■ **Passage for review**:
In the context of analogue tape recording, noise reduction is desirable because, without it, tape simply doesn't have an adequate dynamic range unless very high tape speeds and wide track formats are used. In practical terms, this means that the level of background tape hiss (which is a nominally constant level), is likely to become obtrusive during quieter passages where the level of the recording isn't high enough to mask the hiss. Noise reduction systems provide an effective means of increasing the usable dynamic range by reducing the subjective level of tape hiss during quiet passages.
The forerunner to modern noise reduction was a system known as pre-emphasis/de-emphasis, which works by applying a high frequency (HF) boost to signals during recording, then applying an equal degree of HF cut during playback. In theory, this restores the programme material to its original state while applying top cut to any tape hiss that may be present. Due to the response of the human ear, and because successive octaves of sound each double in frequency range (and hence the energy level of white noise also doubles every octave), random noise is most noticeable at high frequencies, which means that pre-emphasis can bring about a worthwhile reduction in noise. The other reason that pre-emphasis works as well as it does is that in most naturally occurring sounds, the high frequency signal components are much lower in level than the low frequency components, so a significant amount of high frequency boost can be applied to a 'typical' signal before the high frequency level comes up to that of the low frequencies. If this were not the case, pre-emphasis would offer no advantages as any significant degree of HF boost would simply cause the signal to overload.
One thing that simple pre-emphasis illustrates very well is that noise reduction comes in two stages: (i) the encoding stage, which is applied during recording; (ii) the decoding stage, where the opposite treatment is applied during playback. This is very important, because if the noise reduction system isn't used both during recording and playback, the tonal balance of the programme material will be drastically affected.
Having dispensed with introductions, let's look at the commonly used systems and see how they differ.

■ **Exercise set**:
1 – Please write out the noise reduction passage again from "One thing that" to "be drastically affected.", replacing "playback" with "reproduction" throughout.
2 – Write the next part of the noise reduction passage, picking up right after its final sentence.
The items that come next were drawn from a separate source.

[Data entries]
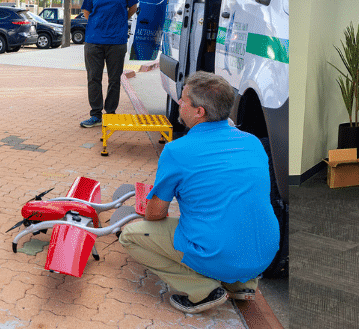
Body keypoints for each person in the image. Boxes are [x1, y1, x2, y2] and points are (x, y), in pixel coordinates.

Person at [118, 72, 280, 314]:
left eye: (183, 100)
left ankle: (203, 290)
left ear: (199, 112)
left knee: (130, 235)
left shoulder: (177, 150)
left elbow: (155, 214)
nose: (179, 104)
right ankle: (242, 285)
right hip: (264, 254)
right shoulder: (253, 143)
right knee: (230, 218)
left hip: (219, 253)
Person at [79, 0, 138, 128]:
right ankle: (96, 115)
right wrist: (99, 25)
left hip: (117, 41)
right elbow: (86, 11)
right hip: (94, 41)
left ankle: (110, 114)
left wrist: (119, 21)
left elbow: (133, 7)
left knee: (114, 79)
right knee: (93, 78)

* * *

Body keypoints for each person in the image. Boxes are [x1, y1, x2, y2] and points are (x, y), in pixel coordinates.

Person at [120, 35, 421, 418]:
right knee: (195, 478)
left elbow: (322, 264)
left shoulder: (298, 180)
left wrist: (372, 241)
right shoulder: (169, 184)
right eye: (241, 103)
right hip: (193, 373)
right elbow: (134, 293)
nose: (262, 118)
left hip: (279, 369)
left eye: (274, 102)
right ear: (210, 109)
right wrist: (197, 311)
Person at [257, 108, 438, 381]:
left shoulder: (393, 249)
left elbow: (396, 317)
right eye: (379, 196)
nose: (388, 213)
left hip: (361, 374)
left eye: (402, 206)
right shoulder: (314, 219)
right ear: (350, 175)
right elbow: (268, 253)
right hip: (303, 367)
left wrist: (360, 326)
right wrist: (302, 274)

==

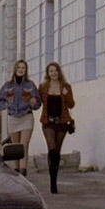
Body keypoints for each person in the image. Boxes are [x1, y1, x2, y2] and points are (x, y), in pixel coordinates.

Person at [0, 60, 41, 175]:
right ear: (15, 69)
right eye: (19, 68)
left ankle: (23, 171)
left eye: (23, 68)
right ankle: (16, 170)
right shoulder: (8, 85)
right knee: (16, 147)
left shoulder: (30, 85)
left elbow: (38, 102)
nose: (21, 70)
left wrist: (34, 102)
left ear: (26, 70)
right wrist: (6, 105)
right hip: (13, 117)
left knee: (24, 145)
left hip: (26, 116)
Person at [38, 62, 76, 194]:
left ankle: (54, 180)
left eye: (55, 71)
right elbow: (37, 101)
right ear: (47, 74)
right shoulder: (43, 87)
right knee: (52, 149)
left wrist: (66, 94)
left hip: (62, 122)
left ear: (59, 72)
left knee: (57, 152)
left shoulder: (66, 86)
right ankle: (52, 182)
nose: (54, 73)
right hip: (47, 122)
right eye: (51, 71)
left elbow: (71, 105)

■ **Answers by task**:
1 –
One thing that simple pre-emphasis illustrates very well is that noise reduction comes in two stages: (i) the encoding stage, which is applied during recording; (ii) the decoding stage, where the opposite treatment is applied during reproduction. This is very important, because if the noise reduction system isn't used both during recording and reproduction, the tonal balance of the programme material will be drastically affected.

2 –
Most Tascam Portastudios and some Tascam open-reel tape machines use the dbx system, which achieves very high levels of noise reduction by combining HF pre-emphasis with 2:1 compression across the full audio spectrum; on replay, a 1:2 expansion is engaged along with de-emphasis. Theoretically, dbx can achieve an impressive 30dB of noise reduction which means that even a cassette-based multitracker can rival a 16-bit digital recorder in terms of dynamic range. However, such a high degree of compression means that the replay signal must match the recorded signal very accurately, both in terms of level and frequency response, if decoding errors are to be avoided. Because of this restriction, two types of dbx system have evolved: Type 1 for professional use; Type 2 for domestic use, where some HF noise reduction is traded off against a greater tolerance of machine and tape accuracy. Type 2 is obviously the most suitable system for cassette machines, while Type 1 is better suited to open-reel recorders.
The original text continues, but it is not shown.